> [SOURCE DOCUMENT]
With regard to altitudinal distribution, and according to the location of the occurrence records, we found An. superpictus (s.l.) to within the range between 0–2716 m above sea level in Iran. The maximum recorded elevation for this species in Tajikistan was 2800 m [12]. This value was calculated as 3483 m and 2113 m for An. maculipennis (s.l.) and An. sacharovi, respectively, in Iran. Anopheles sacharovi was collected between 353–1126 m above sea level in the Sanliurfa province of Turkey [58]. These altitudes could be considered environmental suitable areas for studies of malaria vectors. However, due to global warming it is unlikely to find these species in higher altitude in future studies.

Climate change and global warming, as well as changes in land use such as dam construction, urban development and agricultural projects, have large influence on the distribution of various species of plants and animals. Therefore, having a database for potential vectors such as mosquitoes is very important. It will greatly contribute to the study of climate change and environmental effects on future distribution of these insects. Using different scenarios of climate change and existing data in the databases, it is possible to predict the temporal and spatial distribution of different mosquito species in Iran. In addition, it will enable us determine information gaps and research need in the field of Culicidae in Iran. This approach will guarantee success of the national malaria elimination program, especially considering the climatic change and adaptation. Therefore, modeling spatial and temporal distribution of all malaria vectors is a very important and essential step for successful vector control and elimination program.

Dataset entries
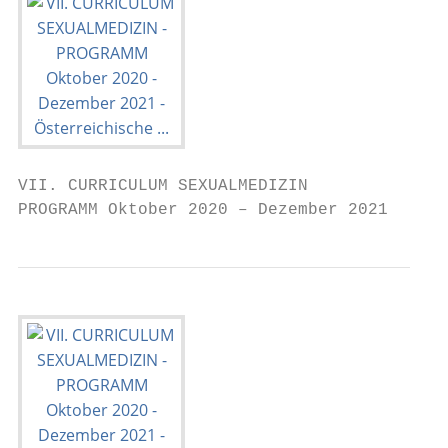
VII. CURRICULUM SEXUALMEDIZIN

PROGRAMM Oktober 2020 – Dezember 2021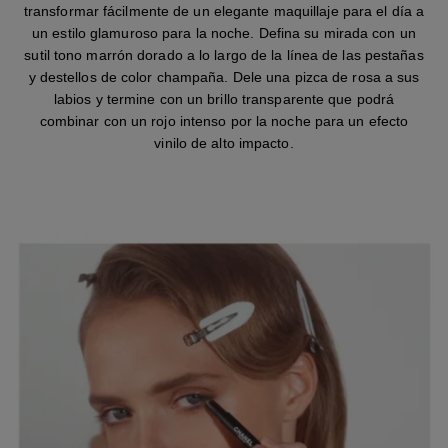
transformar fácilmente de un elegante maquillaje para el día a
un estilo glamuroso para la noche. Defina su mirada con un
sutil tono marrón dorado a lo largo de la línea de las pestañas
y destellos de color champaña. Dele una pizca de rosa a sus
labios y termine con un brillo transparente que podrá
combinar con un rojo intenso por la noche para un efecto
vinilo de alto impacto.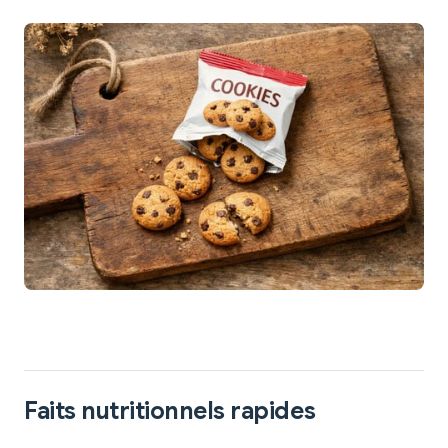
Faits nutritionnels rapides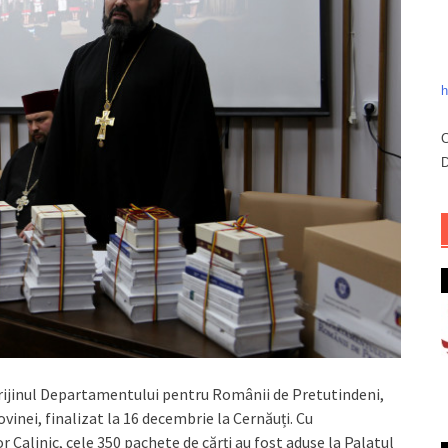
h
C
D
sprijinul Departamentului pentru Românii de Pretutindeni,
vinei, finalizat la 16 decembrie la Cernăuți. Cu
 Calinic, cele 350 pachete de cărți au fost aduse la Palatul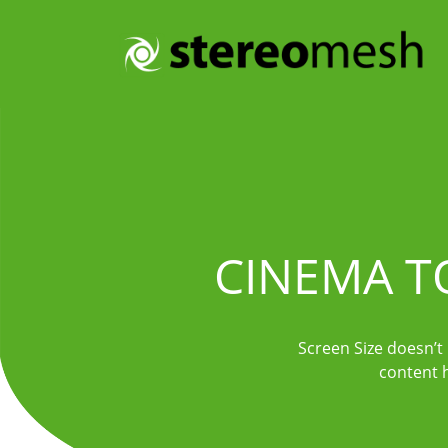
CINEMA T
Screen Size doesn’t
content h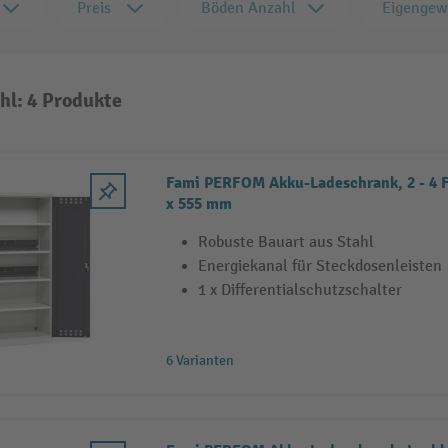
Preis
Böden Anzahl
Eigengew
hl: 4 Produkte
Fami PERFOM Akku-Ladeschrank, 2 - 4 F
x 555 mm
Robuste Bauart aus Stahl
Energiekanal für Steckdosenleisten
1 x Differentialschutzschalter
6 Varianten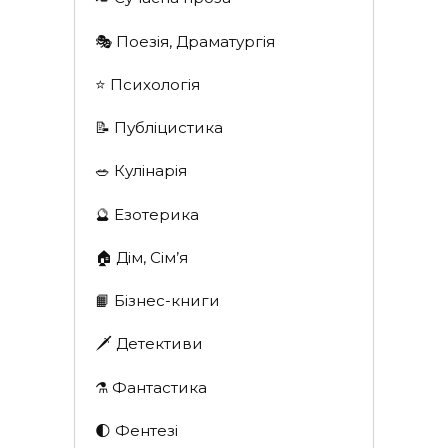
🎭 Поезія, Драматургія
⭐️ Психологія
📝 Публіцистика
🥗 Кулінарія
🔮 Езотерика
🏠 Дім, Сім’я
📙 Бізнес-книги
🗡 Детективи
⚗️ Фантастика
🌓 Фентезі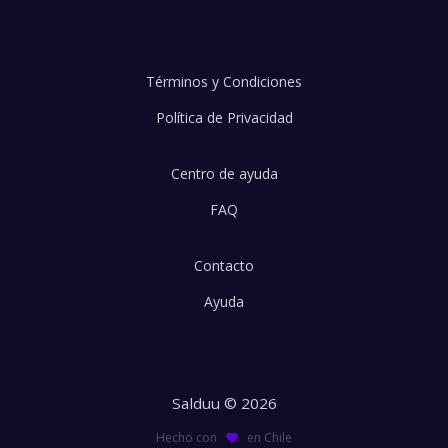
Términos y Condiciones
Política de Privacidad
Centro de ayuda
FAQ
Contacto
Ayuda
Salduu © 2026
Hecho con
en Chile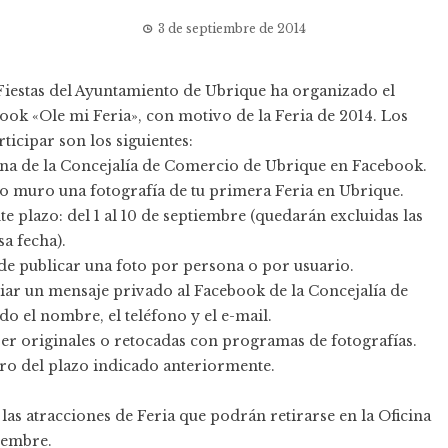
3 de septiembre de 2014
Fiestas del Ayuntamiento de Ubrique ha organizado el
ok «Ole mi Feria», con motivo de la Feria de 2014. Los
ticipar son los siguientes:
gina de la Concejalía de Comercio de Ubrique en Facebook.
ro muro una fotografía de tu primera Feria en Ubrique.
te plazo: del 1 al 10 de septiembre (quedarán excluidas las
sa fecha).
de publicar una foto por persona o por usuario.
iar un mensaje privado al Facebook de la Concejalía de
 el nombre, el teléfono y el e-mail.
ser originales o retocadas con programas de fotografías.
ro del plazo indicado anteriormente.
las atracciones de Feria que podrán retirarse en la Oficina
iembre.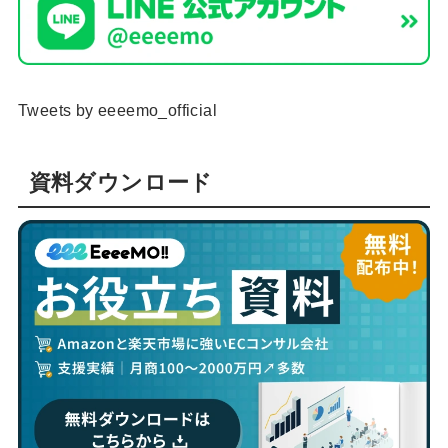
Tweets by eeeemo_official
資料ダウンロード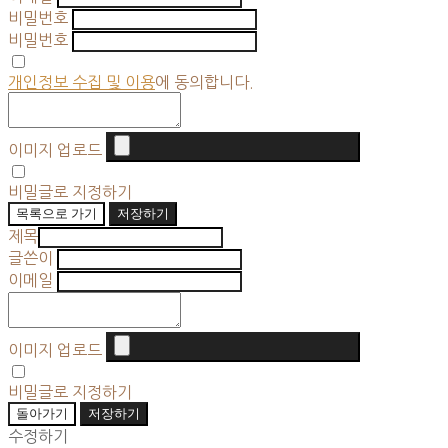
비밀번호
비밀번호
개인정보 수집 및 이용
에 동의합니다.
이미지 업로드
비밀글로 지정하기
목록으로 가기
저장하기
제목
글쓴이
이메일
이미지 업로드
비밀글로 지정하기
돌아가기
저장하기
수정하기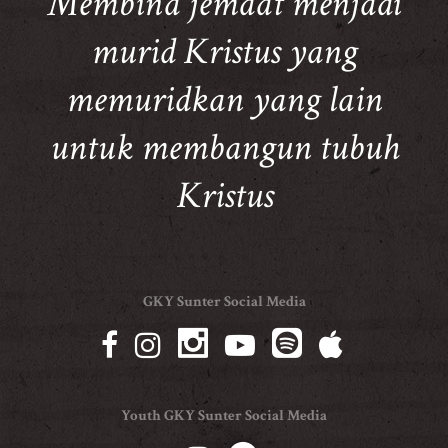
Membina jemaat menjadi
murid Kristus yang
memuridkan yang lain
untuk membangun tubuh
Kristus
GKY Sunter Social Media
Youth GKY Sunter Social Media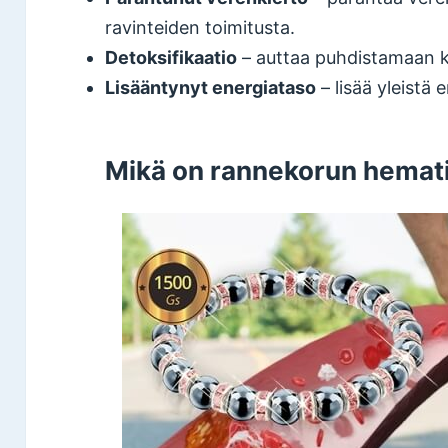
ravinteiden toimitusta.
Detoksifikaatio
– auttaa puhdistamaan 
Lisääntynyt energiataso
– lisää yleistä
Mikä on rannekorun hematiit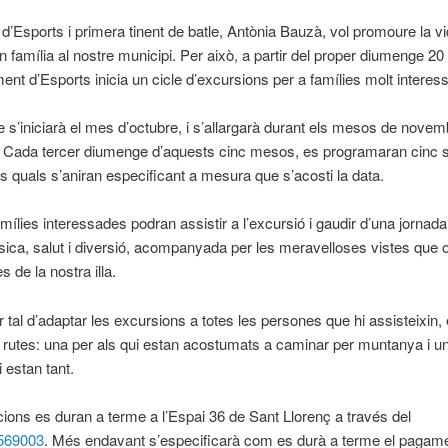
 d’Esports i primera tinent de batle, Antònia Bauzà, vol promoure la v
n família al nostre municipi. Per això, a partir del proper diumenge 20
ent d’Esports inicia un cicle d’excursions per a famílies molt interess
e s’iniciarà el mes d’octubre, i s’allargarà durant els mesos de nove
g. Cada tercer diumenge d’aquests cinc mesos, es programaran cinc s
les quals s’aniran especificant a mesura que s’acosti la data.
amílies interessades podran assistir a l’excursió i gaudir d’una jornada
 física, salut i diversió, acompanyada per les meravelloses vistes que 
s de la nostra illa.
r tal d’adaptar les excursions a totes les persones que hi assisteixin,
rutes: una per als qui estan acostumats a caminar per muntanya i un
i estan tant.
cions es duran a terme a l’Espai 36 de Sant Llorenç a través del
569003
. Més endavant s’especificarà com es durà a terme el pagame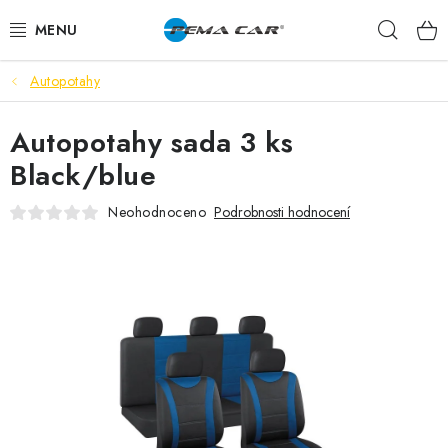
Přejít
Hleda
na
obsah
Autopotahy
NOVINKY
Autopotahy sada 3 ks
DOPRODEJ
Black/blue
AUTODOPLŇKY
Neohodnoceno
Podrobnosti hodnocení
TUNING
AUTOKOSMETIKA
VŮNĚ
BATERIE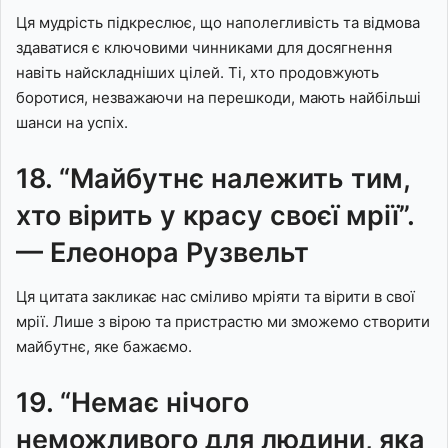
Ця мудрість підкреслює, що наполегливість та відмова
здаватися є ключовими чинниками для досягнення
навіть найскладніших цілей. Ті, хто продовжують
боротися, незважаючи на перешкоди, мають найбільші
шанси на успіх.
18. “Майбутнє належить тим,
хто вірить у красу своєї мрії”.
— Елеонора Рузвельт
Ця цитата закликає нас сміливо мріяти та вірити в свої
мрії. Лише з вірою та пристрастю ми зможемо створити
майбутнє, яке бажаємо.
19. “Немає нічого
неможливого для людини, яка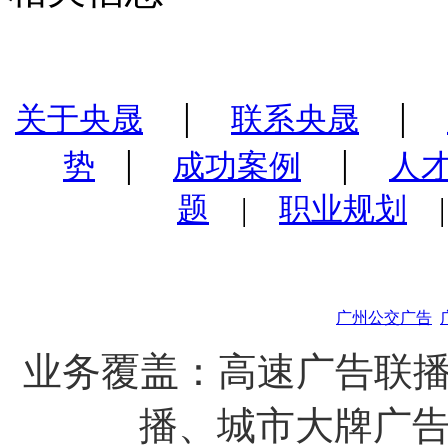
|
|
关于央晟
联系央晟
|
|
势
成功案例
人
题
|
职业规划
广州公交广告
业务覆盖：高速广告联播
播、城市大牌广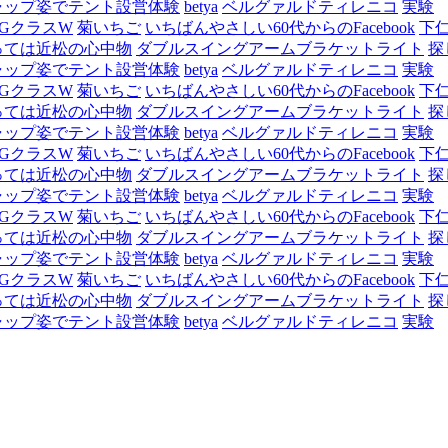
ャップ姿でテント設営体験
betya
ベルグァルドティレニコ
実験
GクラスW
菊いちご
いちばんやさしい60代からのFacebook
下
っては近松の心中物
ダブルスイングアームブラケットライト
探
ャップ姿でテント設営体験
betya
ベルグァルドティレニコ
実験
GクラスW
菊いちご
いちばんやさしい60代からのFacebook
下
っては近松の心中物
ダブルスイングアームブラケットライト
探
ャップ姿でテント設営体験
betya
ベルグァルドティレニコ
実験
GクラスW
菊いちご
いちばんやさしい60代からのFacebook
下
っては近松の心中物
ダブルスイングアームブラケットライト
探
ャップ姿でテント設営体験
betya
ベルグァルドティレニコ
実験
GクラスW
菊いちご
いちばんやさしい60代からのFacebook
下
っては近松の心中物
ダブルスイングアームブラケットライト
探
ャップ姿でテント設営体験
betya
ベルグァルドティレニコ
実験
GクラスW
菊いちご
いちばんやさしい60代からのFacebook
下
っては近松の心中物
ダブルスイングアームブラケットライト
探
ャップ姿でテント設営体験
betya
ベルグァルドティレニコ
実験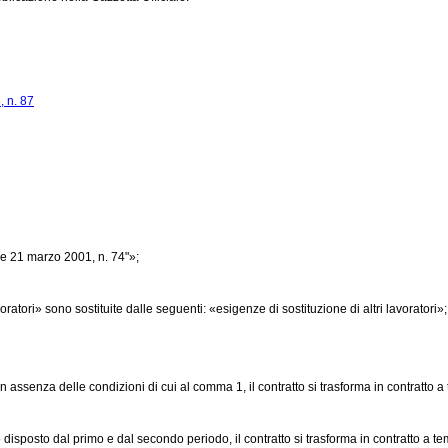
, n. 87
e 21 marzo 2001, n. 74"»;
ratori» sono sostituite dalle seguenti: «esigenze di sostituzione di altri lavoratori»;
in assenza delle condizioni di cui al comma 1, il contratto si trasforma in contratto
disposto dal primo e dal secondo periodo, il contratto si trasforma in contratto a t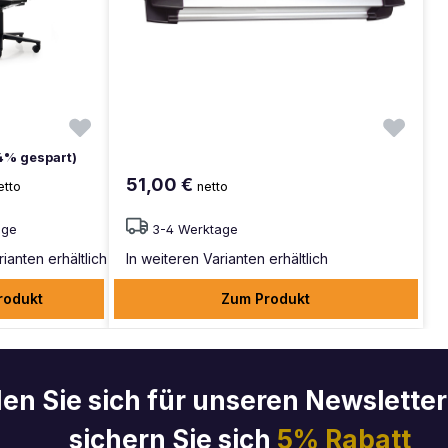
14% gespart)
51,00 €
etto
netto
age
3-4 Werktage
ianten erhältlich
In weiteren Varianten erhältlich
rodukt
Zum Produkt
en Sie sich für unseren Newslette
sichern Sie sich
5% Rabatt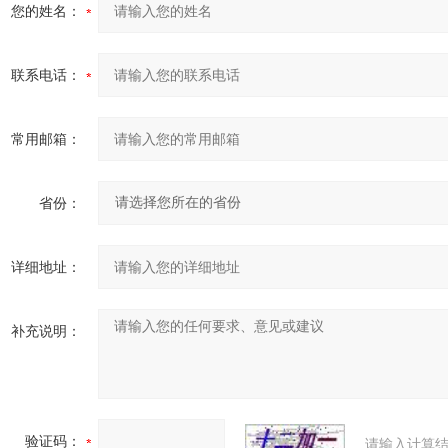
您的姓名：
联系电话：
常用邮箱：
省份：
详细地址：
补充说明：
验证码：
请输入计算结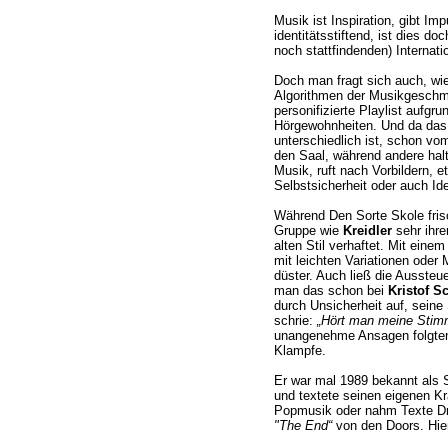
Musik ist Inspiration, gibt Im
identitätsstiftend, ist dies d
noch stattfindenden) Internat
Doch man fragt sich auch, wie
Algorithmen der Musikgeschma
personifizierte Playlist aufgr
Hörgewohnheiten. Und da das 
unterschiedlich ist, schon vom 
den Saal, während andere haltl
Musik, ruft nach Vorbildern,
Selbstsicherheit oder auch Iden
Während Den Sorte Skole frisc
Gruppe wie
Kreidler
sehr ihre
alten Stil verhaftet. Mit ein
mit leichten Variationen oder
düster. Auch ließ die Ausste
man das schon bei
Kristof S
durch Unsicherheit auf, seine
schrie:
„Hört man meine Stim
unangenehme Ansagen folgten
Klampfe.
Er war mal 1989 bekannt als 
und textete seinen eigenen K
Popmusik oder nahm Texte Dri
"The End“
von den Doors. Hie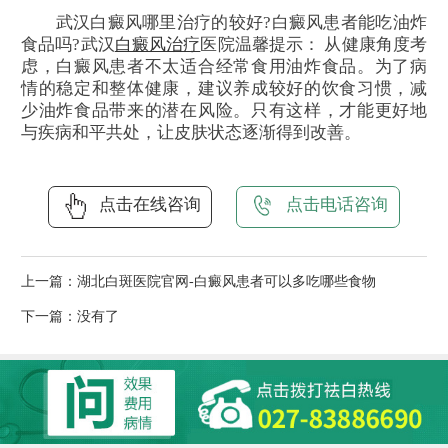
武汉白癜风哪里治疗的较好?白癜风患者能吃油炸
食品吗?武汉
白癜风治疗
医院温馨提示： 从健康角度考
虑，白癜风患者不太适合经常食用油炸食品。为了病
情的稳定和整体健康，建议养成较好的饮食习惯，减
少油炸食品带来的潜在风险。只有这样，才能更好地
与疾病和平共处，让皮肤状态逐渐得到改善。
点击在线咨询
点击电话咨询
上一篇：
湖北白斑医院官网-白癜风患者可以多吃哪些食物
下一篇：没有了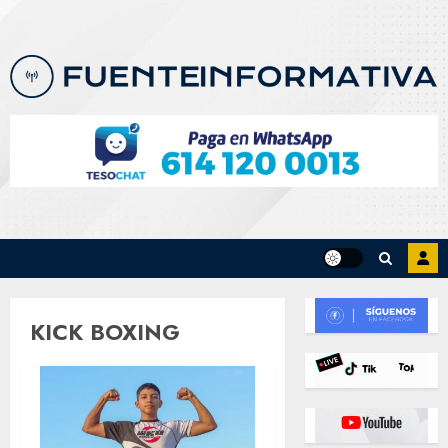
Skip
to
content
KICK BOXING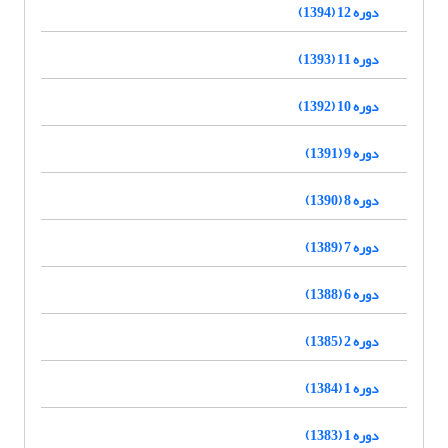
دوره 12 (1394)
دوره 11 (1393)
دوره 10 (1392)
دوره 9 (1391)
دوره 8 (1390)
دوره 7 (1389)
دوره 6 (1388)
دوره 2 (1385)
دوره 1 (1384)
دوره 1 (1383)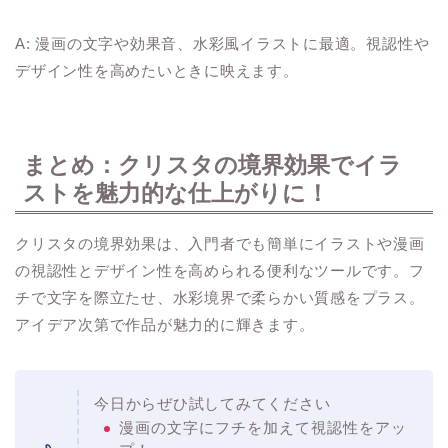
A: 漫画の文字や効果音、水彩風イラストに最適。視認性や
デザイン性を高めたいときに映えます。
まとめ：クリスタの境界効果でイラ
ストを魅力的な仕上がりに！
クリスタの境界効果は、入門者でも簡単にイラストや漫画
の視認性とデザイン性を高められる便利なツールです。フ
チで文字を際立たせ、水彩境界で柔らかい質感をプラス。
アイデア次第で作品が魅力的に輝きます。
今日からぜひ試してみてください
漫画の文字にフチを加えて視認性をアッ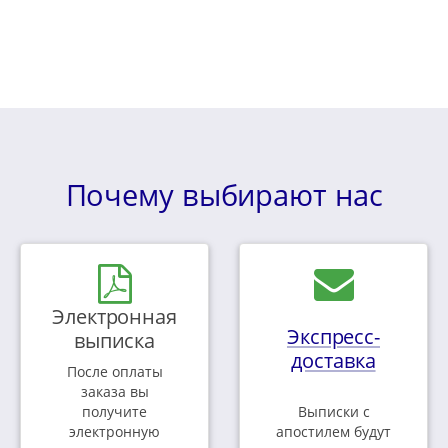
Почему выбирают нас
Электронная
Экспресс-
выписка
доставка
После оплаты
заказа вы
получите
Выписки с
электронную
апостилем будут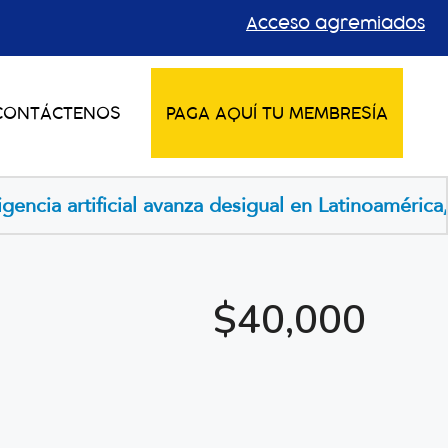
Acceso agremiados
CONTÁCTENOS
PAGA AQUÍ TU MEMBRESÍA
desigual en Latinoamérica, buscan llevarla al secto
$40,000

> [ACTIVITY LIST]
[1] In the text on malaria vectors in Iran, what is the maximum recorded elevation for An. superpictus in Tajikistan?
[2] Continue the text on malaria vectors in Iran from its final sentence.
This material has no connection to the text on malaria vectors in Iran.

> [TASK ANSWERS]
[1] 2800 m.

[2]
The lack of accurate registration of geographical coordinates of collection site(s), a main challenge in the entomological studies, was quite obvious in this survey. Knowing the exact coordinates of the collection sites for each mosquito species will contribute to the use of mathematical models to analyze field results. It is important to note that we have used occurrence data from 1970 to 2016 and no temporal covariates. Although bioclimatic data were an average of 1950–2000, available in worldClim dataset, the values of the co-variates may have been very different at the species occurrence sites in 1970, and this is not accounted in our analysis.

Conclusions

Malaria still remains an important mosquito-borne disease in Iran, although indigenous cases have been limited to some foci in southeastern region. Because An. superpictus (s.l.), An. maculipennis (s.l.) and An. sacharovi, the main malaria vectors, are distributed more or less in different areas of the country, there is transmission risk from imported cases, even in cleared-up foci. Global warming is changing the areas at risk of malaria transmission globally and in Iran it seems northern areas will more prone to malaria transmission, where the studied species exists. Planning vector control strategies is highly dependent on good understanding of the vector ecology, as well as preparing risk maps for their environmental suitability. It is also dependent on monitoring of insecticide resistance in regular intervals. Finally, environmental variables have direct effects on the temporal and spatial distribution of mosquitoes and their ability for malaria transmission. Therefore, results of this study will be beneficial for decision makers to plan and apply proper vector control measures at the right time and place for malaria vector control in Iran.